= Stored data =
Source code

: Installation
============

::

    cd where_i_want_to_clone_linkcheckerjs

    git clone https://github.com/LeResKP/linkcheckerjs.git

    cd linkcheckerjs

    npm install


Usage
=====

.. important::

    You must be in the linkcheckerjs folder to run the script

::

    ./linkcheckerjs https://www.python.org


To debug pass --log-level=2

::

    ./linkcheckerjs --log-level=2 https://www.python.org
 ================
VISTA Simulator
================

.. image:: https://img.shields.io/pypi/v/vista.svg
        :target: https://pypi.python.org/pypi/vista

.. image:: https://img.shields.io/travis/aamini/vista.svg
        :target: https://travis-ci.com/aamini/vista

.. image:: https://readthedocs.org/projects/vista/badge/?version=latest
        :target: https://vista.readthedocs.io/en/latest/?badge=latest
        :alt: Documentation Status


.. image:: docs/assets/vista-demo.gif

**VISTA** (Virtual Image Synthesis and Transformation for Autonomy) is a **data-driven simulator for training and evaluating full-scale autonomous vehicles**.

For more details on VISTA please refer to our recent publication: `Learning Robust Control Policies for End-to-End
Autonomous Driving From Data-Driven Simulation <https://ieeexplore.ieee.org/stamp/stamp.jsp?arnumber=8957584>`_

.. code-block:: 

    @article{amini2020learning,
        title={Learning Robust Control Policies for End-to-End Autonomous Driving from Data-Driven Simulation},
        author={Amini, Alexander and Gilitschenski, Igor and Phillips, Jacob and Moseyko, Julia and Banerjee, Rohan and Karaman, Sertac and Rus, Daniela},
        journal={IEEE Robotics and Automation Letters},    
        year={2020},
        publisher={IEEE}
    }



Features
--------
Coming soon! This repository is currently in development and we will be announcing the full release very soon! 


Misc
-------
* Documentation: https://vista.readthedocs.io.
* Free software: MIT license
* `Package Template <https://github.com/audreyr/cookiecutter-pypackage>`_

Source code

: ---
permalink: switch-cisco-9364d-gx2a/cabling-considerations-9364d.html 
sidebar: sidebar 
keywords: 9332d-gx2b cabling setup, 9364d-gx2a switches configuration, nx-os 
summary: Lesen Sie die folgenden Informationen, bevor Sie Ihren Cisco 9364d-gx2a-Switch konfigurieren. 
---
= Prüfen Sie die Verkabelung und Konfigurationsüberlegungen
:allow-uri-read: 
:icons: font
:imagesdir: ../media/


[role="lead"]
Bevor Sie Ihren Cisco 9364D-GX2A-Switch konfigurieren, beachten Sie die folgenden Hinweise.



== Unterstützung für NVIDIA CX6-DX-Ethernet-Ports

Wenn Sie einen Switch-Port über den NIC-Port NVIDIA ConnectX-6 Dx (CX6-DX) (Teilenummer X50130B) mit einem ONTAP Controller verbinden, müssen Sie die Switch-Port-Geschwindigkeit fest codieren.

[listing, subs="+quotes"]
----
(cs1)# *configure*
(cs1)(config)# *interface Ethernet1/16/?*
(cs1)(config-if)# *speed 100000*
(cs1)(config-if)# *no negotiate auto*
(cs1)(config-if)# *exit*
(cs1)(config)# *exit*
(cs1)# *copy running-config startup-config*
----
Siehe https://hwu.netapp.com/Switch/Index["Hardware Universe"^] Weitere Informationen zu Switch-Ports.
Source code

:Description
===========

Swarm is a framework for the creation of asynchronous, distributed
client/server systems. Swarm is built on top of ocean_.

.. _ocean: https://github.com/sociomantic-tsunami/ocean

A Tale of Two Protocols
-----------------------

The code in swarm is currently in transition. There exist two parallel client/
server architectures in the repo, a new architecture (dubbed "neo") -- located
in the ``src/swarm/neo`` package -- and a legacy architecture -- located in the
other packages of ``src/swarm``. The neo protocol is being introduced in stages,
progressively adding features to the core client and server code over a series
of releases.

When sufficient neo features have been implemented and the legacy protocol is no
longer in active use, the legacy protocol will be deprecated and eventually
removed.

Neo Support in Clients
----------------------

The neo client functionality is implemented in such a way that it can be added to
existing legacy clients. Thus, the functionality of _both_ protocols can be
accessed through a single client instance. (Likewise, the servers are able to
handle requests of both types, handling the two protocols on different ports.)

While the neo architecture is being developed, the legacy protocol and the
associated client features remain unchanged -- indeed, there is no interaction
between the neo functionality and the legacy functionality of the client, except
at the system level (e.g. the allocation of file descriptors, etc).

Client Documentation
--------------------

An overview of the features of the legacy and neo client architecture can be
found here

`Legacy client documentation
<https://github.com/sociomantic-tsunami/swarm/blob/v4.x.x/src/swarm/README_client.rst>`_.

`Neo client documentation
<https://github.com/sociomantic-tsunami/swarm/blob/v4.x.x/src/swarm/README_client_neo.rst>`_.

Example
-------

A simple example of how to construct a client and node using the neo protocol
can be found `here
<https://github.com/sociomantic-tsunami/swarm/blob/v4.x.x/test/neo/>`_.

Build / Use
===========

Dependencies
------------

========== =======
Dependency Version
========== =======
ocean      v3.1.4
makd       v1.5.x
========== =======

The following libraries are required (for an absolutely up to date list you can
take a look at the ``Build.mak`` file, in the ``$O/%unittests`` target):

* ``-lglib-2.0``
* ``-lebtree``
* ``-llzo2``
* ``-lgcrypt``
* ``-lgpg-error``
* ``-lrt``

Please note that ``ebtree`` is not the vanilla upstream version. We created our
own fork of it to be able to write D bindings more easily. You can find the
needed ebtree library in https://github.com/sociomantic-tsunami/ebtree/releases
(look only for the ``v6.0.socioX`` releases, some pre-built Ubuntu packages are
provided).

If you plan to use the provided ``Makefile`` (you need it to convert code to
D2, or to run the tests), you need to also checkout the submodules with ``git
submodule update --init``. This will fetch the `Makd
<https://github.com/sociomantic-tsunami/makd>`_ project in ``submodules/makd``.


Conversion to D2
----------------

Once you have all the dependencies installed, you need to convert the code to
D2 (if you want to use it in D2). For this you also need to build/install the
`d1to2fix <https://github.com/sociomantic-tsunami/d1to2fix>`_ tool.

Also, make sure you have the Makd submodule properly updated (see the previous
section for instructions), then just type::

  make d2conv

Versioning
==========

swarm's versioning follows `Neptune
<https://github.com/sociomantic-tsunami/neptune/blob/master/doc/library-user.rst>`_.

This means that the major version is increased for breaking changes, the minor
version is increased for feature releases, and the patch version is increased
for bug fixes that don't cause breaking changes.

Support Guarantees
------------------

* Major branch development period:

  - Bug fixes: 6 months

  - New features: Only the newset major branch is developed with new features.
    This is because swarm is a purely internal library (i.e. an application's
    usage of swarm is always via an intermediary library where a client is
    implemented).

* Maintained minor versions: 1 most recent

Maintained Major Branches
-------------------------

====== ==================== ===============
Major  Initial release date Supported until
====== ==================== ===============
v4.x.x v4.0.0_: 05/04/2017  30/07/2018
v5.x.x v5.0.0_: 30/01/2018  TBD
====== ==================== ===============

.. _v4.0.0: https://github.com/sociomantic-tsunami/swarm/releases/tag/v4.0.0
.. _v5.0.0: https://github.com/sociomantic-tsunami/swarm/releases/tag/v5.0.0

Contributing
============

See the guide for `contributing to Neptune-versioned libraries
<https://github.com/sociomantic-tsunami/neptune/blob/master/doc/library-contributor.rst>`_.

= Prompt =
Extract exactly the lines between the line containing "date Supported until" and the end of the data, including both.

= Answer section =
Major  Initial release date Supported until
====== ==================== ===============
v4.x.x v4.0.0_: 05/04/2017  30/07/2018
v5.x.x v5.0.0_: 30/01/2018  TBD
====== ==================== ===============

.. _v4.0.0: https://github.com/sociomantic-tsunami/swarm/releases/tag/v4.0.0
.. _v5.0.0: https://github.com/sociomantic-tsunami/swarm/releases/tag/v5.0.0

Contributing
============

See the guide for `contributing to Neptune-versioned libraries
<https://github.com/sociomantic-tsunami/neptune/blob/master/doc/library-contributor.rst>`_.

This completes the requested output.